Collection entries
┌──

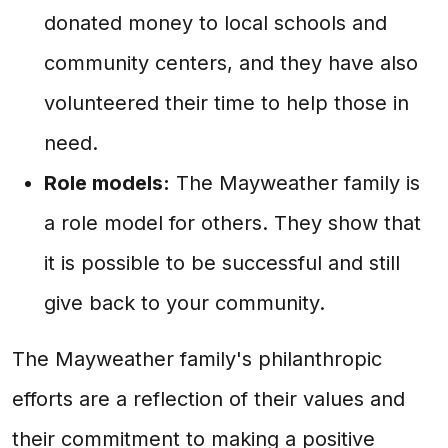
donated money to local schools and
community centers, and they have also
volunteered their time to help those in
need.
Role models:
The Mayweather family is
a role model for others. They show that
it is possible to be successful and still
give back to your community.
The Mayweather family's philanthropic
efforts are a reflection of their values and
their commitment to making a positive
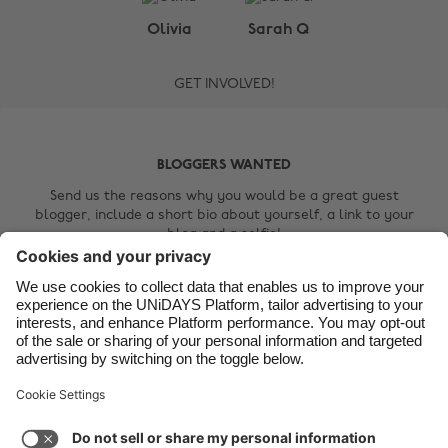
Belgique
New Zealand
Olivia
Sarah Q
Brasil
Norge
GET INVOLVED!
Canada
Österreich
Danmark
Schweiz
Deutschland
Singapore
BLOGGERS WANTED
España
South Korea
Send us the reasons why you would be a great guest
blogger, include a short bio about yourself, a link to your
France
Suomi
blog and a selfie!
India
Sverige
Contact Us
Indonesia
United Kingdom
Ireland
United States
Italia
Việt Nam
Support
Terms of Service
Cookie Policy
Malaysia
ไทย
Cookie settings
Privacy Policy
Accessibility
México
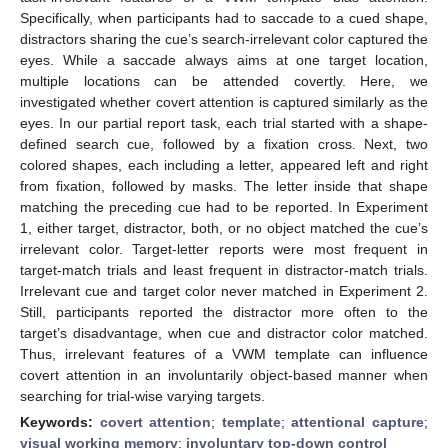
Specifically, when participants had to saccade to a cued shape,
distractors sharing the cue’s search-irrelevant color captured the
eyes. While a saccade always aims at one target location,
multiple locations can be attended covertly. Here, we
investigated whether covert attention is captured similarly as the
eyes. In our partial report task, each trial started with a shape-
defined search cue, followed by a fixation cross. Next, two
colored shapes, each including a letter, appeared left and right
from fixation, followed by masks. The letter inside that shape
matching the preceding cue had to be reported. In Experiment
1, either target, distractor, both, or no object matched the cue’s
irrelevant color. Target-letter reports were most frequent in
target-match trials and least frequent in distractor-match trials.
Irrelevant cue and target color never matched in Experiment 2.
Still, participants reported the distractor more often to the
target’s disadvantage, when cue and distractor color matched.
Thus, irrelevant features of a VWM template can influence
covert attention in an involuntarily object-based manner when
searching for trial-wise varying targets.
Keywords:
covert attention
;
template
;
attentional capture
;
visual working memory
;
involuntary top-down control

└──

Exercise instructions: Can you rewrite the lines above, putting "covert orienting" wherever "covert attention" occurs and changing nothing else? Leave the pictures out.

Answer to this problem:
donated money to local schools and
community centers, and they have also
volunteered their time to help those in
need.
Role models:
The Mayweather family is
a role model for others. They show that
it is possible to be successful and still
give back to your community.
The Mayweather family's philanthropic
efforts are a reflection of their values and
their commitment to making a positive
Belgique
New Zealand
Olivia
Sarah Q
Brasil
Norge
GET INVOLVED!
Canada
Österreich
Danmark
Schweiz
Deutschland
Singapore
BLOGGERS WANTED
España
South Korea
Send us the reasons why you would be a great guest
blogger, include a short bio about yourself, a link to your
France
Suomi
blog and a selfie!
India
Sverige
Contact Us
Indonesia
United Kingdom
Ireland
United States
Italia
Việt Nam
Support
Terms of Service
Cookie Policy
Malaysia
ไทย
Cookie settings
Privacy Policy
Accessibility
México
Specifically, when participants had to saccade to a cued shape,
distractors sharing the cue’s search-irrelevant color captured the
eyes. While a saccade always aims at one target location,
multiple locations can be attended covertly. Here, we
investigated whether covert orienting is captured similarly as the
eyes. In our partial report task, each trial started with a shape-
defined search cue, followed by a fixation cross. Next, two
colored shapes, each including a letter, appeared left and right
from fixation, followed by masks. The letter inside that shape
matching the preceding cue had to be reported. In Experiment
1, either target, distractor, both, or no object matched the cue’s
irrelevant color. Target-letter reports were most frequent in
target-match trials and least frequent in distractor-match trials.
Irrelevant cue and target color never matched in Experiment 2.
Still, participants reported the distractor more often to the
target’s disadvantage, when cue and distractor color matched.
Thus, irrelevant features of a VWM template can influence
covert orienting in an involuntarily object-based manner when
searching for trial-wise varying targets.
Keywords:
covert orienting
;
template
;
attentional capture
;
visual working memory
;
involuntary top-down control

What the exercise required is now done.